The governing International Automobile Federation (FIA) has told teams to adhere to a fresh interpretation of the rules from this weekend's British Grand Prix at Silverstone.
FIA race director Charlie Whiting said at last month's European Grand Prix that some teams were using illegally 'blown' diffusers and 'extremely extreme' engine maps.
The teams have been told they cannot use the engine's electronic systems to gain aerodynamic performance by keeping exhaust gases flowing constantly through the rear of the car even when drivers lift off the throttle.
"I think we will be quite heavily affected because our car was designed around the exhaust in as much as it was part of the design right from the outset," Newey said at a media picnic on the lawn of the team's factory.

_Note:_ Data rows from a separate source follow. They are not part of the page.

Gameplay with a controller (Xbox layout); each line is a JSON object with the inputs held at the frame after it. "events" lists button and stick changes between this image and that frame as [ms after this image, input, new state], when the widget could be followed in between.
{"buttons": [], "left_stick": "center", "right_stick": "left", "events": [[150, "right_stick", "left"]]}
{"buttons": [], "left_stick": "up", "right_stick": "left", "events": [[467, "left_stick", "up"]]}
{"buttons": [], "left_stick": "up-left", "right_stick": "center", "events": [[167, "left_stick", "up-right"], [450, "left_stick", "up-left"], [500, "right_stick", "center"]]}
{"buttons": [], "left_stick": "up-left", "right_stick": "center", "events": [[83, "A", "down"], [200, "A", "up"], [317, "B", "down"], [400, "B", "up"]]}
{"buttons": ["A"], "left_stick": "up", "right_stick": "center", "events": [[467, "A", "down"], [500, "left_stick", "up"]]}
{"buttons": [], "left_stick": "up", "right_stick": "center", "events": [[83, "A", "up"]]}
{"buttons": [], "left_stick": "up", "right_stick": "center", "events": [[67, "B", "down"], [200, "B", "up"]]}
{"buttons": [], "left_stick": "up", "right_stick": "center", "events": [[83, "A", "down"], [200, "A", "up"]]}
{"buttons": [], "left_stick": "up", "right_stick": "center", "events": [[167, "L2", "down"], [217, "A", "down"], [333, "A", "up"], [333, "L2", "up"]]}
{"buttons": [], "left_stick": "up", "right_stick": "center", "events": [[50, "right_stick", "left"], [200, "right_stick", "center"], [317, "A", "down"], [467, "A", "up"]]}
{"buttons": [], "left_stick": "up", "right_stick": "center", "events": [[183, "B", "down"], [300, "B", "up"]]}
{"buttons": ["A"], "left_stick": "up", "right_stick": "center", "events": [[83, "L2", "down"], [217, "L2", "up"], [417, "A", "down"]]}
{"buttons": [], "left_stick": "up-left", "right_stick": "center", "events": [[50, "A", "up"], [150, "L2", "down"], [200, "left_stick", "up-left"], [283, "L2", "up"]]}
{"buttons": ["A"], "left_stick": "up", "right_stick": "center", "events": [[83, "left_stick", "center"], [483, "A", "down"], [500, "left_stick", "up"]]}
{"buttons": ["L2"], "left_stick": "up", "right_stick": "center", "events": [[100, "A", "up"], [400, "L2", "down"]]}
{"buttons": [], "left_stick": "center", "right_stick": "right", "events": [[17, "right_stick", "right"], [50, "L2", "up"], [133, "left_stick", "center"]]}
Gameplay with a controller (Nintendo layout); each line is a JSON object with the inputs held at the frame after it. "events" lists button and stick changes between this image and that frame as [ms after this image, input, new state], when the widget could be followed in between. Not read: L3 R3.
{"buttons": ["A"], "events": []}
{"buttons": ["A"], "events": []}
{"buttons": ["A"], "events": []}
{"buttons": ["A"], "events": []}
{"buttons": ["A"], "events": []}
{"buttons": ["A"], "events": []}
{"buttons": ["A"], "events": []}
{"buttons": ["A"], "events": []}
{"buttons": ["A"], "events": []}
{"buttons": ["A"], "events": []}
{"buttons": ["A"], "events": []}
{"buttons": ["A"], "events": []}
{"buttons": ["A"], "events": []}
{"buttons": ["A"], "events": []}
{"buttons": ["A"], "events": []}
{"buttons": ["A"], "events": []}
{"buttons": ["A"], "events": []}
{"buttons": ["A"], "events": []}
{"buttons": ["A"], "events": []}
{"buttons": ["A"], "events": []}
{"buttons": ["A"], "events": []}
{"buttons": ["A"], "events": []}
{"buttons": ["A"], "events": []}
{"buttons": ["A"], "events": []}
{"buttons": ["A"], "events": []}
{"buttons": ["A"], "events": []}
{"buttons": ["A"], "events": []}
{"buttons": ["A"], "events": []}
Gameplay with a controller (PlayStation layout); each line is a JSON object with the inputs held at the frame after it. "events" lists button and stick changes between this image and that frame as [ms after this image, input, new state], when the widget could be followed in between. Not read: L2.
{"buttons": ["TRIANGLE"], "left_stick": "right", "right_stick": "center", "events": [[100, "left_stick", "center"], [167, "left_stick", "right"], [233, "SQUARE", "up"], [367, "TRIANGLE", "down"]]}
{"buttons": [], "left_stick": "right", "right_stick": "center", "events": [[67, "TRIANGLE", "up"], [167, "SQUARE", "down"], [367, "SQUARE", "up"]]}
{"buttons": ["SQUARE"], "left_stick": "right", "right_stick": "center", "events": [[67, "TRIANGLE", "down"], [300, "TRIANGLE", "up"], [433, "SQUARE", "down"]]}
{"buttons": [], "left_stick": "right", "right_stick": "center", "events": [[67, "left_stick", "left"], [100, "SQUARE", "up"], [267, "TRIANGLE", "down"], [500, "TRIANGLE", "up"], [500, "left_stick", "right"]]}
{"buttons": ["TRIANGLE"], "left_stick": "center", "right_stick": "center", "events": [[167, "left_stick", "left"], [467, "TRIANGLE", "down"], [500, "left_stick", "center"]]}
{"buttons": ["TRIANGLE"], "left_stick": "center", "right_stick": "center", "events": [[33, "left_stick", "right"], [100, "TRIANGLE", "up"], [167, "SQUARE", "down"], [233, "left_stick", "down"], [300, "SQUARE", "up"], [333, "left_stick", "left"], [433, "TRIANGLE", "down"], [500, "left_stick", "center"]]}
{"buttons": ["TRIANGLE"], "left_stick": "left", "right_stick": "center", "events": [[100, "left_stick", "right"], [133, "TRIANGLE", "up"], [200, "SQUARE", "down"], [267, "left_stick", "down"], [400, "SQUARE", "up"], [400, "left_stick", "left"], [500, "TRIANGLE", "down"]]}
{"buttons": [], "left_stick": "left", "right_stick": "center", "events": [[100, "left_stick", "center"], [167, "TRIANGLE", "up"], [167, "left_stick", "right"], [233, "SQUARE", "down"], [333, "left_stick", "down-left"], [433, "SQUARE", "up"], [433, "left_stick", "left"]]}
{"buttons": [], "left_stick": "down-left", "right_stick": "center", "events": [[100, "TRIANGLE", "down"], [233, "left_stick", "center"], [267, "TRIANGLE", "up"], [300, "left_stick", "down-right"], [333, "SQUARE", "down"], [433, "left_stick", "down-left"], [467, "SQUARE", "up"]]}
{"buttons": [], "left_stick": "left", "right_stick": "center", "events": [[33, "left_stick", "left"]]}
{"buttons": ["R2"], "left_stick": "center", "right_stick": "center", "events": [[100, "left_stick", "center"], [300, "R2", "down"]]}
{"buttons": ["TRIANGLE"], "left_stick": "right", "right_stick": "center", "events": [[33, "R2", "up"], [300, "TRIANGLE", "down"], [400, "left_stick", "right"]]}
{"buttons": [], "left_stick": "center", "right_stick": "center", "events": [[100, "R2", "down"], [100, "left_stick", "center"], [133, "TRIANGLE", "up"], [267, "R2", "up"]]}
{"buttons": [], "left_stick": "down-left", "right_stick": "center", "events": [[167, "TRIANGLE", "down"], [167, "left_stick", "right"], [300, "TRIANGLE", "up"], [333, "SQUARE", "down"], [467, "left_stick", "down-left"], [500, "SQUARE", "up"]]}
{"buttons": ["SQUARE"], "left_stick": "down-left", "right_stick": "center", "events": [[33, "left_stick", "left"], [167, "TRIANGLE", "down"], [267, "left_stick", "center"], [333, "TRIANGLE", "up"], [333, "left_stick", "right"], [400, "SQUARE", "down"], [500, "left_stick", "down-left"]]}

"Probably with the exception of Renault and ourselves everybody else has generally speaking copied someone else's principal, mainly ours, and adapted to the car that they had preseason.
"So it might therefore be, because our car has been designed around it (the exhaust system), it's going to be more of a hit for us but it's very difficult to forecast."
Red Bull has started all eight races this season on pole position and Germany's world champion Sebastian Vettel has won six of them.
The Renault-powered team has also won for the past two seasons at Silverstone, a high-speed circuit hitherto seen as ideal for its car's characteristics.
Slightly baffled
Newey made clear that he found it hard to fathom why the goalposts had been moved halfway through the season and said it would also be hard for FIA to enforce fairly given that all the engines were slightly different with some naturally generating more exhaust thrust than others.
"I'm slightly baffled by it because it's been declared legal forever until this race," said the man who has designed title-winning cars for Williams, McLaren and Red Bull.
"The obvious parallel is when active suspension was banned at the end of '93, where there was no regulation change. Ferrari couldn't get their active to work and suddenly it was illegal for the next year.
"It's easy to fall into the Machiavellian conspiracy theories. Whether that's true or not, I don't know and I can't comment," he said when asked whether he felt the change was a deliberate effort to rein in Red Bull.
"My read of it would be that, of our main competitors, which are clearly McLaren and Ferrari, then Ferrari probably haven't got their exhaust to work that well so they are quite happy to see the back of it.
"McLaren probably don't know whether they are going to lose more or less than us. But probably on the basis that they could probably do with a wild card thrown into the pack, they are probably relieved to have something that is different."
Red Bull leads McLaren, which has British world champions Lewis Hamilton and Jenson Button, by 89 points in the constructors' standings.
Vettel is 77 clear of Button and his Australian team mate Mark Webber.
Newey said the changes had also made considerable extra work for the team at a point in the season where the focus and budget is already starting to be split between the current car and next year's.